■ Directive ■
Of the lines listed below, return exactly those that run from the line containing "X76094707Y23561852D01*" through the line containing "X93345906Y58390826D01*", both included.

■ Task inputs ■

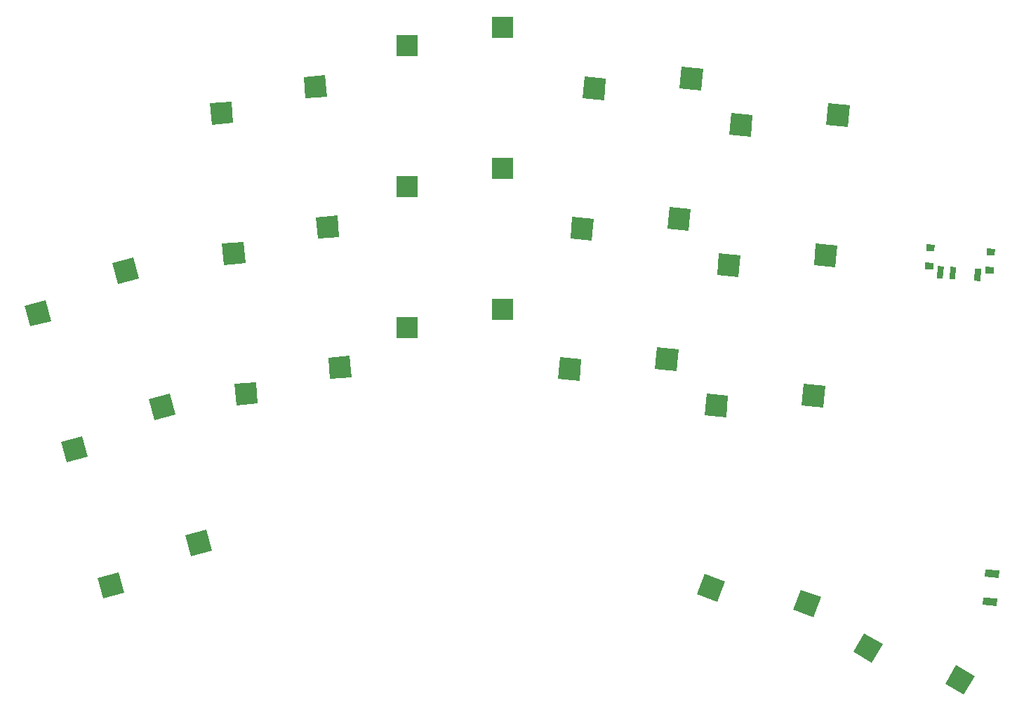
<source format=gbr>
%TF.GenerationSoftware,KiCad,Pcbnew,(5.1.10-1-10_14)*%
%TF.CreationDate,2021-10-09T23:48:43+01:00*%
%TF.ProjectId,architeuthis_dux,61726368-6974-4657-9574-6869735f6475,VERSION_HERE*%
%TF.SameCoordinates,Original*%
%TF.FileFunction,Paste,Top*%
%TF.FilePolarity,Positive*%
%FSLAX46Y46*%
G04 Gerber Fmt 4.6, Leading zero omitted, Abs format (unit mm)*
G04 Created by KiCad (PCBNEW (5.1.10-1-10_14)) date 2021-10-09 23:48:43*
%MOMM*%
%LPD*%
G01*
G04 APERTURE LIST*
%ADD10C,0.100000*%
%ADD11R,2.600000X2.600000*%
G04 APERTURE END LIST*
D10*
%TO.C, *%
G36*
X111355710Y1321161D02*
G01*
X109662179Y1469326D01*
X109740620Y2365901D01*
X111434151Y2217736D01*
X111355710Y1321161D01*
G37*
G36*
X111059380Y-2065901D02*
G01*
X109365849Y-1917736D01*
X109444290Y-1021161D01*
X111137821Y-1169326D01*
X111059380Y-2065901D01*
G37*
%TD*%
%TO.C,REF\u002A\u002A*%
G36*
X110763384Y38831436D02*
G01*
X110707578Y38033385D01*
X109710014Y38103142D01*
X109765820Y38901193D01*
X110763384Y38831436D01*
G37*
G36*
X103481166Y39340658D02*
G01*
X103425360Y38542607D01*
X102427796Y38612364D01*
X102483602Y39410415D01*
X103481166Y39340658D01*
G37*
G36*
X103635328Y41545275D02*
G01*
X103579522Y40747224D01*
X102581958Y40816981D01*
X102637764Y41615032D01*
X103635328Y41545275D01*
G37*
G36*
X110917546Y41036052D02*
G01*
X110861740Y40238001D01*
X109864176Y40307758D01*
X109919982Y41105809D01*
X110917546Y41036052D01*
G37*
G36*
X104707194Y38954193D02*
G01*
X104602559Y37457847D01*
X103904264Y37506677D01*
X104008899Y39003023D01*
X104707194Y38954193D01*
G37*
G36*
X106203540Y38849559D02*
G01*
X106098905Y37353213D01*
X105400610Y37402043D01*
X105505245Y38898389D01*
X106203540Y38849559D01*
G37*
G36*
X109196232Y38640289D02*
G01*
X109091597Y37143943D01*
X108393302Y37192773D01*
X108497937Y38689119D01*
X109196232Y38640289D01*
G37*
%TD*%
%TO.C,S1*%
G36*
X13906831Y3949274D02*
G01*
X13233902Y6460681D01*
X15745309Y7133610D01*
X16418238Y4622203D01*
X13906831Y3949274D01*
G37*
G36*
X3319789Y-1165123D02*
G01*
X2646860Y1346284D01*
X5158267Y2019213D01*
X5831196Y-492194D01*
X3319789Y-1165123D01*
G37*
%TD*%
%TO.C,S3*%
G36*
X9506930Y20370074D02*
G01*
X8834001Y22881481D01*
X11345408Y23554410D01*
X12018337Y21043003D01*
X9506930Y20370074D01*
G37*
G36*
X-1080112Y15255677D02*
G01*
X-1753041Y17767084D01*
X758366Y18440013D01*
X1431295Y15928606D01*
X-1080112Y15255677D01*
G37*
%TD*%
%TO.C,S5*%
G36*
X5106930Y36790774D02*
G01*
X4434001Y39302181D01*
X6945408Y39975110D01*
X7618337Y37463703D01*
X5106930Y36790774D01*
G37*
G36*
X-5480112Y31676377D02*
G01*
X-6153041Y34187784D01*
X-3641634Y34860713D01*
X-2968705Y32349306D01*
X-5480112Y31676377D01*
G37*
%TD*%
%TO.C,S7*%
G36*
X30669846Y25345090D02*
G01*
X30443241Y27935197D01*
X33033348Y28161802D01*
X33259953Y25571695D01*
X30669846Y25345090D01*
G37*
G36*
X19355540Y22146812D02*
G01*
X19128935Y24736919D01*
X21719042Y24963524D01*
X21945647Y22373417D01*
X19355540Y22146812D01*
G37*
%TD*%
%TO.C,S9*%
G36*
X29188145Y42280389D02*
G01*
X28961540Y44870496D01*
X31551647Y45097101D01*
X31778252Y42506994D01*
X29188145Y42280389D01*
G37*
G36*
X17873839Y39082111D02*
G01*
X17647234Y41672218D01*
X20237341Y41898823D01*
X20463946Y39308716D01*
X17873839Y39082111D01*
G37*
%TD*%
%TO.C,S11*%
G36*
X27706545Y59215691D02*
G01*
X27479940Y61805798D01*
X30070047Y62032403D01*
X30296652Y59442296D01*
X27706545Y59215691D01*
G37*
G36*
X16392239Y56017413D02*
G01*
X16165634Y58607520D01*
X18755741Y58834125D01*
X18982346Y56244018D01*
X16392239Y56017413D01*
G37*
%TD*%
D11*
%TO.C,S13*%
X51501936Y33769253D03*
X39951936Y31569253D03*
%TD*%
%TO.C,S15*%
X51501935Y50769253D03*
X39951935Y48569253D03*
%TD*%
%TO.C,S17*%
X51501936Y67769251D03*
X39951936Y65569251D03*
%TD*%
D10*
%TO.C,S19*%
G36*
X69881292Y26548024D02*
G01*
X70107897Y29138131D01*
X72698004Y28911526D01*
X72471399Y26321419D01*
X69881292Y26548024D01*
G37*
G36*
X58183501Y25363045D02*
G01*
X58410106Y27953152D01*
X61000213Y27726547D01*
X60773608Y25136440D01*
X58183501Y25363045D01*
G37*
%TD*%
%TO.C,S21*%
G36*
X71362993Y43483324D02*
G01*
X71589598Y46073431D01*
X74179705Y45846826D01*
X73953100Y43256719D01*
X71362993Y43483324D01*
G37*
G36*
X59665202Y42298345D02*
G01*
X59891807Y44888452D01*
X62481914Y44661847D01*
X62255309Y42071740D01*
X59665202Y42298345D01*
G37*
%TD*%
%TO.C,S23*%
G36*
X72844594Y60418724D02*
G01*
X73071199Y63008831D01*
X75661306Y62782226D01*
X75434701Y60192119D01*
X72844594Y60418724D01*
G37*
G36*
X61146803Y59233745D02*
G01*
X61373408Y61823852D01*
X63963515Y61597247D01*
X63736910Y59007140D01*
X61146803Y59233745D01*
G37*
%TD*%
%TO.C,S25*%
G36*
X87565893Y22156724D02*
G01*
X87792498Y24746831D01*
X90382605Y24520226D01*
X90156000Y21930119D01*
X87565893Y22156724D01*
G37*
G36*
X75868102Y20971745D02*
G01*
X76094707Y23561852D01*
X78684814Y23335247D01*
X78458209Y20745140D01*
X75868102Y20971745D01*
G37*
%TD*%
%TO.C,S27*%
G36*
X89047493Y39092024D02*
G01*
X89274098Y41682131D01*
X91864205Y41455526D01*
X91637600Y38865419D01*
X89047493Y39092024D01*
G37*
G36*
X77349702Y37907045D02*
G01*
X77576307Y40497152D01*
X80166414Y40270547D01*
X79939809Y37680440D01*
X77349702Y37907045D01*
G37*
%TD*%
%TO.C,S29*%
G36*
X90529194Y56027324D02*
G01*
X90755799Y58617431D01*
X93345906Y58390826D01*
X93119301Y55800719D01*
X90529194Y56027324D01*
G37*
G36*
X78831403Y54842345D02*
G01*
X79058008Y57432452D01*
X81648115Y57205847D01*
X81421510Y54615740D01*
X78831403Y54842345D01*
G37*
%TD*%
%TO.C,S31*%
G36*
X86547621Y-2518068D02*
G01*
X87436874Y-74867D01*
X89880075Y-964120D01*
X88990822Y-3407321D01*
X86547621Y-2518068D01*
G37*
G36*
X74941727Y-635059D02*
G01*
X75830980Y1808142D01*
X78274181Y918889D01*
X77384928Y-1524312D01*
X74941727Y-635059D01*
G37*
%TD*%
%TO.C,S33*%
G36*
X104888935Y-11450629D02*
G01*
X106188935Y-9198963D01*
X108440601Y-10498963D01*
X107140601Y-12750629D01*
X104888935Y-11450629D01*
G37*
G36*
X93786342Y-7580885D02*
G01*
X95086342Y-5329219D01*
X97338008Y-6629219D01*
X96038008Y-8880885D01*
X93786342Y-7580885D01*
G37*
%TD*%
M02*

</source>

■ Completed exercise ■
X76094707Y23561852D01*
X78684814Y23335247D01*
X78458209Y20745140D01*
X75868102Y20971745D01*
G37*
%TD*%
%TO.C,S27*%
G36*
X89047493Y39092024D02*
G01*
X89274098Y41682131D01*
X91864205Y41455526D01*
X91637600Y38865419D01*
X89047493Y39092024D01*
G37*
G36*
X77349702Y37907045D02*
G01*
X77576307Y40497152D01*
X80166414Y40270547D01*
X79939809Y37680440D01*
X77349702Y37907045D01*
G37*
%TD*%
%TO.C,S29*%
G36*
X90529194Y56027324D02*
G01*
X90755799Y58617431D01*
X93345906Y58390826D01*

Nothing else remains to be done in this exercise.